I haven’t really been able to write about New Orleans. Part of it is that I’ve been on the road. But that’s an excuse. I haven’t wanted to think about it. New Orleans, even though I only visited once, figures so deeply in my growth as a young man that I can’t bear to think of what has happened to it.
I’ve written a little about my discovery of jazz. In the year or two afterwards I started diving in deeper—broadening my listening to many of the 60s-era greats, developing an appreciation for the avant garde. But I didn’t understand the roots of the music. (And I certainly wasn’t going to learn listening to Wynton Marsalis, who, though he was pretty well grounded in the traditions, was compositionally just as avant garde as his brother, in an extremely traditionalist sort of way.) So I was completely unprepared for what I found when we rolled into New Orleans and stumbled into the back of Preservation Hall.
To set the context, this was the same trip as our nocturnal visit to William Faulkner’s house. So, by the time we rolled into New Orleans we had been on the road for four days and several thousand miles, all on a bus and a small minivan, and were looking and smelling and feeling awful. We had a gig that first night, a concert at the Church of the Most Holy Name of Jesus (aka Holy Name) at Loyola, which is a story in and of itself, and then a reception hosted by the local alumni club with liquid refreshments, followed by a mass exodus to a local student watering hole. It was there that I had my first (and last, I think) Hurricane. But I still hadn’t really seen the city.
The next morning I walked with friends to the Café du Monde, through the French Quarter, past a voudoun shop or two, into a storefront for a po’ boy, out and along a levee. I particularly remember the levee, as the heat and humidity were really getting to me, but I was still awestruck by the scale of the thing. It didn’t look like something that could be broken apart like a cracker.

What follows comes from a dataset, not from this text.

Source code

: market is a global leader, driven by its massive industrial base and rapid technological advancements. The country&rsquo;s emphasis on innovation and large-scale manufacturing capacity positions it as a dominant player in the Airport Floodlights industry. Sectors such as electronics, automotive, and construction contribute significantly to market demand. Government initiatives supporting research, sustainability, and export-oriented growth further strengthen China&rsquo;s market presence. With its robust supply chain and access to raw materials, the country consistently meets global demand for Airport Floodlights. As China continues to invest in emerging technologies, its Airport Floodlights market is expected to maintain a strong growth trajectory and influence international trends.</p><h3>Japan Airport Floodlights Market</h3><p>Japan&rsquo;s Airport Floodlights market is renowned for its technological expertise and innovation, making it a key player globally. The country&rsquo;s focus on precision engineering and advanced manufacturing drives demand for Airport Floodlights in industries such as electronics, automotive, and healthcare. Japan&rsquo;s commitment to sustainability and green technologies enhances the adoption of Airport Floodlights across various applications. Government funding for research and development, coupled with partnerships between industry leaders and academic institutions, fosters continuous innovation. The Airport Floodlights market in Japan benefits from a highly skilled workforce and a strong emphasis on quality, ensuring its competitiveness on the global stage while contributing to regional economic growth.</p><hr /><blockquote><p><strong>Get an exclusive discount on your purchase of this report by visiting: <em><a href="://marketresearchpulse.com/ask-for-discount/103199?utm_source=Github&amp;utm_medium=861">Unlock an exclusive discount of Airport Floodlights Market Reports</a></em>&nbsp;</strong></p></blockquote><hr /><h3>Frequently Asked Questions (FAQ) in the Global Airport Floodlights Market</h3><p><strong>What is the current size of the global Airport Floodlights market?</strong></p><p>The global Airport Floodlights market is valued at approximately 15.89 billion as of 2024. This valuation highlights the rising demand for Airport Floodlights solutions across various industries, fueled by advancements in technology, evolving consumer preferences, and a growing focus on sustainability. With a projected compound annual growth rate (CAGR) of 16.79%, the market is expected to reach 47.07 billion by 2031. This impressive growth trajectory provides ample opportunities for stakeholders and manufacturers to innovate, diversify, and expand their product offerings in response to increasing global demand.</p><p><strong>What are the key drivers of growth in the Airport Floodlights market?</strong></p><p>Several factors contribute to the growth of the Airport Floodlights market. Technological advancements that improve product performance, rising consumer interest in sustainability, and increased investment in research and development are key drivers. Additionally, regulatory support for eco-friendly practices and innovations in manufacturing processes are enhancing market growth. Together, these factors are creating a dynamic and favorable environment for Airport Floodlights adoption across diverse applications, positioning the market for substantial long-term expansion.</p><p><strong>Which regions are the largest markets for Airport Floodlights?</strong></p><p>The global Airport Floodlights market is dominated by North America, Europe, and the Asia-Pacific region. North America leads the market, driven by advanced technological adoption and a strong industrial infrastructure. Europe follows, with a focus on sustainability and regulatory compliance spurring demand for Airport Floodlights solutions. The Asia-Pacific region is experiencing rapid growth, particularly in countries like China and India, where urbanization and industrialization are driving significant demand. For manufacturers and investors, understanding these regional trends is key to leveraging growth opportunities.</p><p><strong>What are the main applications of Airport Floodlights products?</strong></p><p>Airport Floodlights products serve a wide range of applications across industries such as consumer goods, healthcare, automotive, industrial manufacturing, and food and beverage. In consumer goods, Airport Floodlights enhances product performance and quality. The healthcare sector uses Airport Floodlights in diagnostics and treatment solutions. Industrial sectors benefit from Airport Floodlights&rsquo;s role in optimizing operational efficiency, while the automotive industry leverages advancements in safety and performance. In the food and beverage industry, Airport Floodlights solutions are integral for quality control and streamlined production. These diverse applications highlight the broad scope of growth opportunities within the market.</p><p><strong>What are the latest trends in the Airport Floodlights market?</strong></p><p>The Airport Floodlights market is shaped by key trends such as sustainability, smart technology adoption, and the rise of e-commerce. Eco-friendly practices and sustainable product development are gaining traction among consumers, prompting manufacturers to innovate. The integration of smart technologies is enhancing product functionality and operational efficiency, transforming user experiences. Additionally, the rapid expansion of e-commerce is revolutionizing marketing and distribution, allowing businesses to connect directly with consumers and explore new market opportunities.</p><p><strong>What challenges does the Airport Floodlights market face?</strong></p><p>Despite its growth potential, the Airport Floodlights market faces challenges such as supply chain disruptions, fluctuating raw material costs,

But the jazz? That night I don’t remember where we ate or anything else, just lining up with Poulson Reed and John McLaughlin outside Preservation Hall, where there was a crowd—despite the lack of drinks, or anything else that might pass for conventional tourist New Orleans, inside. What there was, was the band. Percy and Willie Humphrey were still there, in their 70s or 80s but still playing. A big sign behind the band said, “Requests $2. ‘Saints’ $10,” suggesting that perhaps they had been asked to play “When The Saints Go Marching In” one too many times. The music was rough, unpolished, sloppy in some ways, but amazingly compelling. I felt the hair on the back of my neck stand up. This was both stranger and more wonderful than I could have expected.
The night ended some hours later in Pat O’Brien’s, but for me, it was over when we left Preservation Hall. A seed had been planted in me that led to my exploring not only older jazz but also other American musical experiences—the “old, weird America” that shared the roughness and power of the seven septuagenarians in a rundown old unpainted hall playing for a rapt audience on wooden benches.
And now, it’s gone.
Update: Greg points me to a story that suggests there is a happier ending.